WindFinder: Stationsmeldungen und Vorhersagen (Wetterapp)

Titelfoto: ©️WindFinder

Die App „WindFinder“ im Überblick

Die App WindFinder war eine der ersten Wetterapps im deutschsprachigen Raum und ist vor allem in Deutschland immer noch sehr beliebt. Ihr Aufbau ist einfach, übersichtlich und richtet sich in ihrer Funktion ganz klar an Wassersportler. Die App besticht vor allem durch ihre ortsbezogenen Vorhersagewerte und Stationsmeldungen. Über 40.000 für den Wassersport relevante Spots stehen dabei zur Auswahl, an denen teilweise sogar eigene Wetterstationen betrieben werden.

Für mehr als 40.000 Orte können Vorhersagen abgerufen werden. ©️WindFinder
Wetterprognose für den Helgoländer Südhafen im Drei-Stunden-Rhythmus. ©️WindFinder

2017 änderten die Macher von WindFinder aus Kiel an der Ostsee den Kurs und neben den ortsbezogenen Vorhersagewerten in Listenform kam in der App auch eine animierte Wetterdaten-Karte, wie man es von den meisten Wetter-Apps kennt, hinzu. Damit können wir uns nun auch einen Eindruck von der Großwetterlage machen.

Die App richtet sich in erster Linie an Wassersportler in binnen- und küstennahen Gewässern, da zum Betrieb eine stabile Internet- oder mobile Datenverbindung nötig ist. Auch eine Routingfunktion gibt es bisher nicht. Dennoch, im Preis-Leistungsverhältnis ist die App unschlagbar.

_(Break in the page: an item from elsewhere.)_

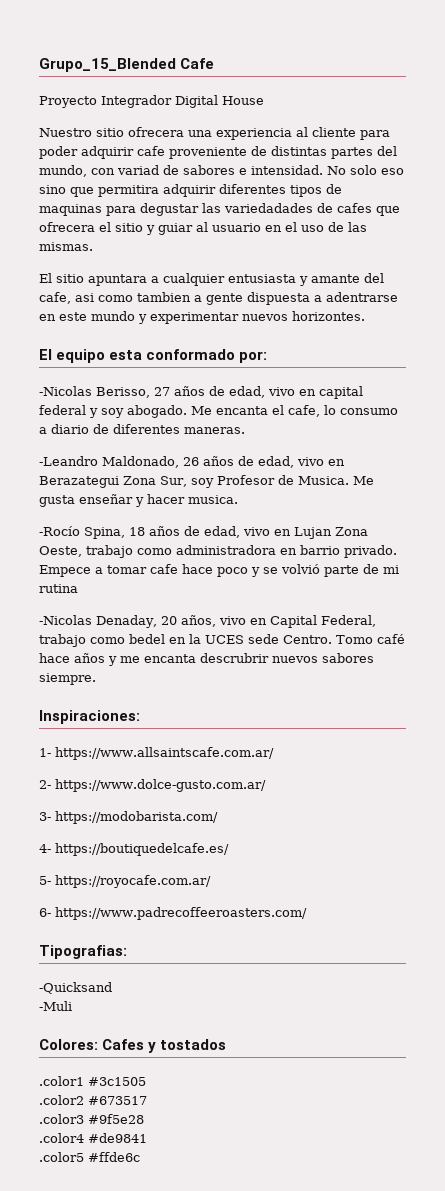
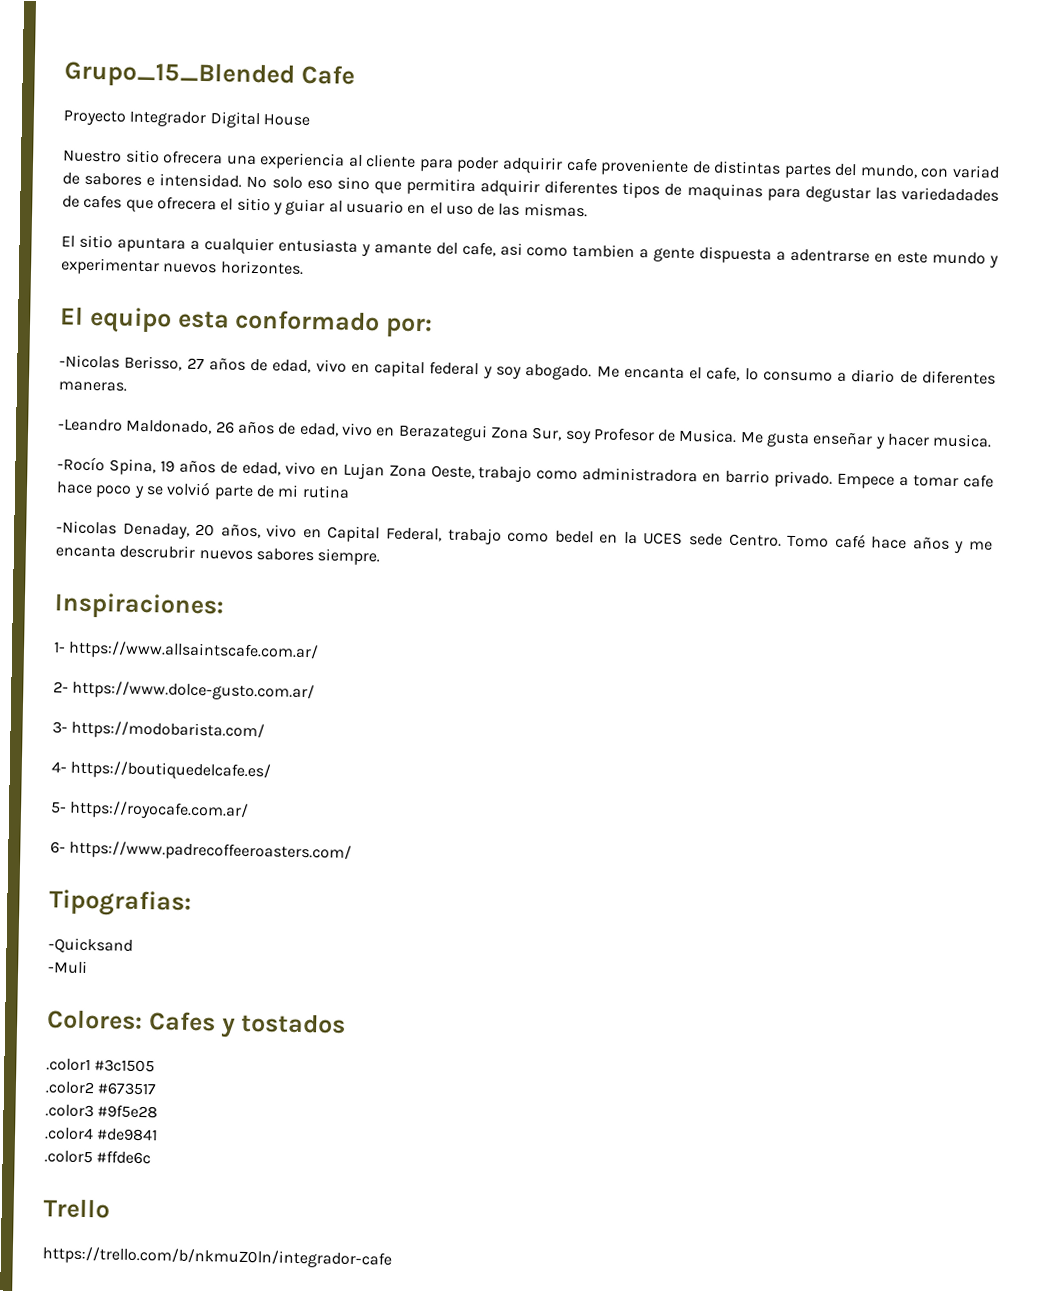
[129,527,145,536] 18 -> [159,460,175,473] 19
(140, 1157) none -> [43,1198,110,1219] [42,1246,392,1269] // Trello // https://trello.com/b/nkmuZ0ln/integrador-cafe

Neben ortsbezogenen Vorhersagen in Listenform können in der App auch animierte Wetterdaten-Karten dargestellt werden. ©️WindFinder
Bezüglich der Animation können diverse Parameter und die Darstellungsform verändert werden. ©️WindFinder

Funktionsumfang der App „WindFinder“

Neben aktuellen Stationsmeldungen finden wir in der App WindFinder auch Windvorhersagen, die bis zu zehn Tage in die Zukunft reichen. Dazu nutzt die App vornehmlich das Vorhersagemodell GFS des US-amerikanischen Wetterdienstes NOAA in verschiedenen Auflösungen. Für Europa verfeinert WindFinder die Vorhersagen mit einem hauseigenem WRF (Weather Research and Forecasting Modell), im Raum Nordamerika nutzt es dafür das hochaufgelöste Modell NAM der NOAA.

Wetterprognose nach dem GFS-Modell (am rechten Bildrand ausgewählt). ©WindFinder
Für die Vorhersagen kann abgefragt werden, auf welchen Rechenmodellen sie basieren. ©WindFinder

Die Prognosen zum Seegang liefern die Modelle WW3 und EWAM. Je nach Lizenz liefert die App WindFinder stündlich oder im Drei-Stunden-Takt Werte zu Windstärke, Windrichtung und Windböen, Bewölkung und Niederschlag, Temperatur und Luftdruck, Seegang und Tide.

Darstellung der Temperatur in der Deutschen Bucht nach dem GFS-Modell. ©WindFinder
Interessantes Feature: Es können Alarme für Wind-Szenarien gesetzt werden. ©WindFinder

Die Böen, die Temperatur und der Niederschlag können auf einer animierten Karte angezeigt werden. Etwas Besonderes ist die Funktion „Alarme“. Hier können sich Segler benachrichtigen lassen, wenn ein Ort die zuvor hinterlegten Windverhältnisse erreicht.

Download der App WindFinder

Die App WindFinder kann kostenlos aus „Google Play“ oder Apples „App Store“ geladen werden. Durch das kostenpflichtige Zusatzabo „Plus“ werden verschiedene Extrafunktionen freigeschaltet, allen voran die erwähnten „Alarme“, die „Windpreview“ und der „Superforecast“. Mit dem „Superforecast“ bekommt der User Zugriff auf stündliche Vorhersagewerte und höher aufgelöste Gribraster.